There’s this… I haven’t read it yet though

academia.edu/3343035/Dionys … brew_Bible

“All of that I find completely antithetical to Nietzsche and his Promethean “active sin”…”

You’re goddamn right. I’ve been sinning against the father long as I can remember, bro.

Yes I’ve read it. And when I did it bowled me over. No doubt there’s much truth in his analysis of the church. On the other hand he presents the church as if it had a homogeneous character. Look at the divide of the liberal main line churches and the Evangelical churches today and tell me they have a single character. They worship two different Christs who are locked in conflict with one another.

Also I can’t agree with him on compassion which is as natural in the mammalian species as aggression and just as valuable in terms of the survival of a species. Yes primates are predators. But they also show love and sacrifice towards their young. Compassion can be life-giving biologically psychologically and spiritually.

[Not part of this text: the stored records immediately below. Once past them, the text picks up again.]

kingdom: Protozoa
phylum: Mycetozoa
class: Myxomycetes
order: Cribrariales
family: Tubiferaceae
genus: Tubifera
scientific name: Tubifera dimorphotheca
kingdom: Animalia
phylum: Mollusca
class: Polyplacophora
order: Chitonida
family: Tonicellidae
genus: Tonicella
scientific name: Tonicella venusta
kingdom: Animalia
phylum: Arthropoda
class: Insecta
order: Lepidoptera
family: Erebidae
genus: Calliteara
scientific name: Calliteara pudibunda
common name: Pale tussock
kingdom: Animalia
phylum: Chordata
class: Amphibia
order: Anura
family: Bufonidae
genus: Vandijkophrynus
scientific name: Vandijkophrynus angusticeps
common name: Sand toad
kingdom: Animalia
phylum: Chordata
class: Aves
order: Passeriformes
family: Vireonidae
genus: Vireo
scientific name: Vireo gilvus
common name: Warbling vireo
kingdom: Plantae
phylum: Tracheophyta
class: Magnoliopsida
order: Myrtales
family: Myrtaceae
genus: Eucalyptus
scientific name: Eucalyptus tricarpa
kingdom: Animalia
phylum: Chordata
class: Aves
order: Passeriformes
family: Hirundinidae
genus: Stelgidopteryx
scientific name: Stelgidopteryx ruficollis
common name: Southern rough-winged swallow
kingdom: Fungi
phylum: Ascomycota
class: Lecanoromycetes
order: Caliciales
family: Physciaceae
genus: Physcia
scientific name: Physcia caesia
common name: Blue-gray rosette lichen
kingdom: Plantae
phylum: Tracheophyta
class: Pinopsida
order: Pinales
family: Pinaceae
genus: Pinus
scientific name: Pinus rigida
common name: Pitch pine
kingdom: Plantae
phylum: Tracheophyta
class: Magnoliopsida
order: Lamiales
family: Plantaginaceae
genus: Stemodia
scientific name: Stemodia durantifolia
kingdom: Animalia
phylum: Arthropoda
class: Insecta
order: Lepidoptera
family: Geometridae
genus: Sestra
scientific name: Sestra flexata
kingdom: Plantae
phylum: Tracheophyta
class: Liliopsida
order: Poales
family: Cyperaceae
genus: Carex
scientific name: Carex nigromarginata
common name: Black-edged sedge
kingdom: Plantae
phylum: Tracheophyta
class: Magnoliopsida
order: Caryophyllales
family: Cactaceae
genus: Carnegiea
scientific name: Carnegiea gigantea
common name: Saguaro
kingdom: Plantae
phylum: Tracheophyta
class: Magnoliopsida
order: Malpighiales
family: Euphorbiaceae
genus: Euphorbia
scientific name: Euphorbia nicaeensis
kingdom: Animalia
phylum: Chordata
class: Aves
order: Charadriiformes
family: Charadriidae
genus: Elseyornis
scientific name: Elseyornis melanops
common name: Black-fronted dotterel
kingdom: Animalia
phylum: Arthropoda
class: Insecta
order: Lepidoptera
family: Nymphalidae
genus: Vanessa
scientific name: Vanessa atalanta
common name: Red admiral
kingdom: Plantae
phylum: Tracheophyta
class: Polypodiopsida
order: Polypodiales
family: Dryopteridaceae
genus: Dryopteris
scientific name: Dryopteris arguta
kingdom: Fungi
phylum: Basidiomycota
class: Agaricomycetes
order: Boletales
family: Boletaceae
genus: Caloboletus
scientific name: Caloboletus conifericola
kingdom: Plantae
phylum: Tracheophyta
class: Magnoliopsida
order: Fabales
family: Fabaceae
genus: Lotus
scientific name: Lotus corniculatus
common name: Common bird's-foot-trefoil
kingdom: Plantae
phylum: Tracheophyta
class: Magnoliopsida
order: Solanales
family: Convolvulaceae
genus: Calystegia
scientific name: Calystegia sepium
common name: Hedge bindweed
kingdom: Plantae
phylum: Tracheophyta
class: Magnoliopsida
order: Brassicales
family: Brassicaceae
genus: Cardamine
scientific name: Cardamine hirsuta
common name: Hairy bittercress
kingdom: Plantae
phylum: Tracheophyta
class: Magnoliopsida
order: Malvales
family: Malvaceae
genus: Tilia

Nietzsche criticized Christianity from a hyper masculine perspective. His own relationship with his anima seem to suck. A sick individual, he saw this sickness of the church with clarity. If there were anything higher or better within the church, Friedrich Nietzsche was in no spiritual condition to have eyes for it. These are just my random thoughts at the moment. It’s been a while since I read the book.

R u saying Nietzsche hath not eyes for it?